* [WORKING DATA]:
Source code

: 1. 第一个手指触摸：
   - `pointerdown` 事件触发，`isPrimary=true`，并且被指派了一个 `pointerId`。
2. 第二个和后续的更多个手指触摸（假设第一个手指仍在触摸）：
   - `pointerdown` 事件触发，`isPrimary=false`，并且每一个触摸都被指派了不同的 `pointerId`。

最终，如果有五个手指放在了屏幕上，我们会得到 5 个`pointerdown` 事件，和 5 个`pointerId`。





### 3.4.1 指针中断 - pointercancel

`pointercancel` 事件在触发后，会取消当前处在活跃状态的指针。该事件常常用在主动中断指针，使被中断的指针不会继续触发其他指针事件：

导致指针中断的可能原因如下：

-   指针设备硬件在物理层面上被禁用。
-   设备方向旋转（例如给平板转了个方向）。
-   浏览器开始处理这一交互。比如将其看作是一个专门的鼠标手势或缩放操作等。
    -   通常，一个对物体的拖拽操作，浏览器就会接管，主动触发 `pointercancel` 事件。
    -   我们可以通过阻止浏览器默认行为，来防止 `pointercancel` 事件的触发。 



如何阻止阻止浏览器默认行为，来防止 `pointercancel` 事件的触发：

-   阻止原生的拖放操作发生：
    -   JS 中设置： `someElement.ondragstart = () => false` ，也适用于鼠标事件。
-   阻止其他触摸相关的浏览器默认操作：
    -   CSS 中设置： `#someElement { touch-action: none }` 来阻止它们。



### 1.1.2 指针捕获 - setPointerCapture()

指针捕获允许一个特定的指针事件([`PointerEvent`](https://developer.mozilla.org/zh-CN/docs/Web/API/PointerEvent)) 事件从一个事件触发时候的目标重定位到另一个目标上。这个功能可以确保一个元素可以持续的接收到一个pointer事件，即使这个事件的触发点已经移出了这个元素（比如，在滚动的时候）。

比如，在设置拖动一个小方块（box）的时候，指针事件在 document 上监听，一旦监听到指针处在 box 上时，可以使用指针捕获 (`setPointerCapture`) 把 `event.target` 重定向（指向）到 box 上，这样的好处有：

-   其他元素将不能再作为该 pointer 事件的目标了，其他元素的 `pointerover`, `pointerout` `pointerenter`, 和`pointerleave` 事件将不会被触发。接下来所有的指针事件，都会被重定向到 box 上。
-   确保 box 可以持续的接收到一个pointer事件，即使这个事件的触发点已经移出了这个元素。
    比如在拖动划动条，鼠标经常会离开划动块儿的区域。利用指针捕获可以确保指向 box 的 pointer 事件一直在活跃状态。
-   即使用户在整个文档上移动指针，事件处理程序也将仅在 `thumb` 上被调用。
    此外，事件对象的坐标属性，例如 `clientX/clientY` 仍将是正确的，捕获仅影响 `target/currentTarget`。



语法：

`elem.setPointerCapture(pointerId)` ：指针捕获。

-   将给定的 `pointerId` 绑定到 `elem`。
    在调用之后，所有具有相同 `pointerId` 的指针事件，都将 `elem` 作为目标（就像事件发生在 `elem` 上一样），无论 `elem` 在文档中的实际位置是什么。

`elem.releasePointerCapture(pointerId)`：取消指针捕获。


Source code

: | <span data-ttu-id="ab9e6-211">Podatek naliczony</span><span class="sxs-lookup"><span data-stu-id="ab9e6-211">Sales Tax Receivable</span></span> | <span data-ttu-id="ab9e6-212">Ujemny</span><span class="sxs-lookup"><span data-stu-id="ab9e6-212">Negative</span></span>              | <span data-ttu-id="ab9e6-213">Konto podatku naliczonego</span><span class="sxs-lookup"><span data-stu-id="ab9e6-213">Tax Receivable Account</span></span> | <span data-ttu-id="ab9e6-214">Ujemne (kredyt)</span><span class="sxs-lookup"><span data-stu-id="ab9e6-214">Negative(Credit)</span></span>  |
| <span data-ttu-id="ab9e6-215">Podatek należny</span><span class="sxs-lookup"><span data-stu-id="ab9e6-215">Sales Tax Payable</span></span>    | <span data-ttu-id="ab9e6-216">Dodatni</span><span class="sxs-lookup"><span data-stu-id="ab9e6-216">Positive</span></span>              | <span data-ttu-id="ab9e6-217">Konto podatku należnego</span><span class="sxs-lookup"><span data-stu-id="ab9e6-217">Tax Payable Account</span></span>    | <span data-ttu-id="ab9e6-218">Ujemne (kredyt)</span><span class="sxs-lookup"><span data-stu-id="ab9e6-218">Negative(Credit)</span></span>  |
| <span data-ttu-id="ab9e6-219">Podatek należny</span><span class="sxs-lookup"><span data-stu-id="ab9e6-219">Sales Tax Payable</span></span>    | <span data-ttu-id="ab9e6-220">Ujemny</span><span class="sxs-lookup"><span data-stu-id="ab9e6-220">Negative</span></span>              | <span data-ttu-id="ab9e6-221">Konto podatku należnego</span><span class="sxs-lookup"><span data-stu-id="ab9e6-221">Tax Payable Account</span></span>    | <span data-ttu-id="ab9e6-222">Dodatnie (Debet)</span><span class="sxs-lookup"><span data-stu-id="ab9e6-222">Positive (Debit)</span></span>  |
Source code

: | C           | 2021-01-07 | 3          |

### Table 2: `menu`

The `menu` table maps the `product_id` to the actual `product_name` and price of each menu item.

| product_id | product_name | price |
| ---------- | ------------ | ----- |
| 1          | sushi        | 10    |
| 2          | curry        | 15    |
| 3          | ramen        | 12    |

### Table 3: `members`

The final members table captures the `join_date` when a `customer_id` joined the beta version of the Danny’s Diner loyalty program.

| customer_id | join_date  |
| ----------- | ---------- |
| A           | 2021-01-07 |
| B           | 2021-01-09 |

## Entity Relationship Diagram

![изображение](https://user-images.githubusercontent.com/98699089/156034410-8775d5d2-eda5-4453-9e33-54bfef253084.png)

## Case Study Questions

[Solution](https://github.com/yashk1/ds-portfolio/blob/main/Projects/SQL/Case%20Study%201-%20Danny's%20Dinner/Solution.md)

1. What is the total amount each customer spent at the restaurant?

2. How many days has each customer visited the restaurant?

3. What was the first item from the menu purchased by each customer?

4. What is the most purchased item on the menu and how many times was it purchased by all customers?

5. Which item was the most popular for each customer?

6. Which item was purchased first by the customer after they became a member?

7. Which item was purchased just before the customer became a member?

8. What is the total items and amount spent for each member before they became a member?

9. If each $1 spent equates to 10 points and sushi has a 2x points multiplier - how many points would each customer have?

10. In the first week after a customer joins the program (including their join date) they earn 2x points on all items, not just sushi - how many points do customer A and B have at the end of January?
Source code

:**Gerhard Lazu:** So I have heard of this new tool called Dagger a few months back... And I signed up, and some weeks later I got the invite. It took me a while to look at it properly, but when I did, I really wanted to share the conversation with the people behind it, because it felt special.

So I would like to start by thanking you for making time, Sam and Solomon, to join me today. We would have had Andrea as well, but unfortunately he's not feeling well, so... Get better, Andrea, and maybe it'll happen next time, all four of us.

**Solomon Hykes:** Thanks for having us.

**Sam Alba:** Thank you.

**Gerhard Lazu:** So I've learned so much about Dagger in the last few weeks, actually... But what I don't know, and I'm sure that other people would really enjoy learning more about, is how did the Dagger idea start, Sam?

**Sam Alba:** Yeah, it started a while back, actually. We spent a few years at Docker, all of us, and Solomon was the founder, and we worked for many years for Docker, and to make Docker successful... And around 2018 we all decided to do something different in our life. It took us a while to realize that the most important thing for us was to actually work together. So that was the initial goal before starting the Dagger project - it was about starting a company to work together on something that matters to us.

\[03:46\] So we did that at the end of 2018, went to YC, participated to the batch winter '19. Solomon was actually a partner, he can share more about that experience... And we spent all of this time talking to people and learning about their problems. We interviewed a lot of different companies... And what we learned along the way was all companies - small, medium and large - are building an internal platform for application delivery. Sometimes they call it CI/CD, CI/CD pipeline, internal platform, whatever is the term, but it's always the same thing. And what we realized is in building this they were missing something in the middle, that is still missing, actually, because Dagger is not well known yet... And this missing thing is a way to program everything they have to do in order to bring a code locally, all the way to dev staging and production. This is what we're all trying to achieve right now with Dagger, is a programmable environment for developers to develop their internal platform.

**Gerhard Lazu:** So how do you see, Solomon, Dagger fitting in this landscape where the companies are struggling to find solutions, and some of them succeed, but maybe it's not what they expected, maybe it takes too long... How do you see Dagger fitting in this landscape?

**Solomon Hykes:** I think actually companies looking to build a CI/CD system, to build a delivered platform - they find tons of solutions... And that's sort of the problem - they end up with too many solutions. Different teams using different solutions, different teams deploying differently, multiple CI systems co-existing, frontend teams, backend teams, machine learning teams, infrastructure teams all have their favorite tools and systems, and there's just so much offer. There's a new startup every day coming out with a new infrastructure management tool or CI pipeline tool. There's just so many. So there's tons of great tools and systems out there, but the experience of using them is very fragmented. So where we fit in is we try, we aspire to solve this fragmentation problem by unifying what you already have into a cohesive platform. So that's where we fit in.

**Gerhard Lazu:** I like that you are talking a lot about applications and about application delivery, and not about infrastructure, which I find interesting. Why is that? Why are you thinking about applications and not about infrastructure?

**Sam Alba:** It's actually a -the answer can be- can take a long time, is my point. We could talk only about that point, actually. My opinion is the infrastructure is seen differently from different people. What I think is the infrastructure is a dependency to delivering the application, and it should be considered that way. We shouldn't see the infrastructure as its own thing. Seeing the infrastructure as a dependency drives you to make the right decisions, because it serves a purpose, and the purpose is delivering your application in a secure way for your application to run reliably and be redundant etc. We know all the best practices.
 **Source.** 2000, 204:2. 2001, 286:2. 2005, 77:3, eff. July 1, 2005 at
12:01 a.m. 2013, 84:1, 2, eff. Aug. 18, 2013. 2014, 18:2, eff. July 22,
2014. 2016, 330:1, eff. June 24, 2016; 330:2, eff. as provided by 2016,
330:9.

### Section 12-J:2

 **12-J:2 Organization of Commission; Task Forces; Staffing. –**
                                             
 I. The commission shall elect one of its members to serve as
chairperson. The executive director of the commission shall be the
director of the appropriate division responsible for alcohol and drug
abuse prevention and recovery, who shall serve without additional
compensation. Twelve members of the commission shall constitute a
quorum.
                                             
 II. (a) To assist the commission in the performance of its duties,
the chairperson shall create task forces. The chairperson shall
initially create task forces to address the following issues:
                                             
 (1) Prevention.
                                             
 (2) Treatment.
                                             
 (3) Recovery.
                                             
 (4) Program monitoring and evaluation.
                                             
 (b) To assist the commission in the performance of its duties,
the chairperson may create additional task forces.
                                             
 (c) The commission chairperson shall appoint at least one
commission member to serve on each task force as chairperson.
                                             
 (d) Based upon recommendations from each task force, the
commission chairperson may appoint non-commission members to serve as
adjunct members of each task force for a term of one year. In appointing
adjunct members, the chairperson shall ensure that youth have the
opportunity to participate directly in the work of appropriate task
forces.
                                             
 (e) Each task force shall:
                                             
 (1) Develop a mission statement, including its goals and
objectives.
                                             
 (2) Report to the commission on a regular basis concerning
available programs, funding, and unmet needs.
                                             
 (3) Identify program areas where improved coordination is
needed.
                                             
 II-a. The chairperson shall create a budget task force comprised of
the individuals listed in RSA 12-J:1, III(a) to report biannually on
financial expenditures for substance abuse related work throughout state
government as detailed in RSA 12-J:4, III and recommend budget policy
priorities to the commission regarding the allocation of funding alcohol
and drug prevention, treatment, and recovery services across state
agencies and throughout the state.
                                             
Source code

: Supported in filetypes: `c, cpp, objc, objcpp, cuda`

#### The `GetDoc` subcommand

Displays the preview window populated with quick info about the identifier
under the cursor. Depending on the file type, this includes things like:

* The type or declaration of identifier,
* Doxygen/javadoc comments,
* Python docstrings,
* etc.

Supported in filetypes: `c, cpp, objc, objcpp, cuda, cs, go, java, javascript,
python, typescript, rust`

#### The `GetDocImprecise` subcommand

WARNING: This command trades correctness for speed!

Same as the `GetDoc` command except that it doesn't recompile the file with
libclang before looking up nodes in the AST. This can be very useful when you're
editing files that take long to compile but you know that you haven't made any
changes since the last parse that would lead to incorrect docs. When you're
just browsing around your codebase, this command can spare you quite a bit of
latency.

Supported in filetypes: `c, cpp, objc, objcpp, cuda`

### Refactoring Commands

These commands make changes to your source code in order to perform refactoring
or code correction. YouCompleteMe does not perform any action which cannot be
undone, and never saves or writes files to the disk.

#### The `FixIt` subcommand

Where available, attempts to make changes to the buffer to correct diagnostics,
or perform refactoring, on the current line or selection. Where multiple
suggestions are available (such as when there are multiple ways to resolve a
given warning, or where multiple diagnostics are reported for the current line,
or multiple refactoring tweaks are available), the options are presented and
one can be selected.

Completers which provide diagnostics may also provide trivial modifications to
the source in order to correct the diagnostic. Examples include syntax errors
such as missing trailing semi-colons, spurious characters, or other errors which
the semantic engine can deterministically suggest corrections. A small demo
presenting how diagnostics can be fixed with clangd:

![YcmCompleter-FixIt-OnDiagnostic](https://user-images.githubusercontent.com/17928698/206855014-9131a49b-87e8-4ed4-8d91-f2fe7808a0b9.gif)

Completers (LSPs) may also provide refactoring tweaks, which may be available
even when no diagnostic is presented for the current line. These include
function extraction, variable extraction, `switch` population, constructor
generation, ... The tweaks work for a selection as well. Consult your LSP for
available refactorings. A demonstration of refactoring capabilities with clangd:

* [ACTIVITY]:
The answer must consist of every line from the records above that holds "githubusercontent".

* [SOLVED PROBLEM]:
![изображение](https://user-images.githubusercontent.com/98699089/156034410-8775d5d2-eda5-4453-9e33-54bfef253084.png)
![YcmCompleter-FixIt-OnDiagnostic](https://user-images.githubusercontent.com/17928698/206855014-9131a49b-87e8-4ed4-8d91-f2fe7808a0b9.gif)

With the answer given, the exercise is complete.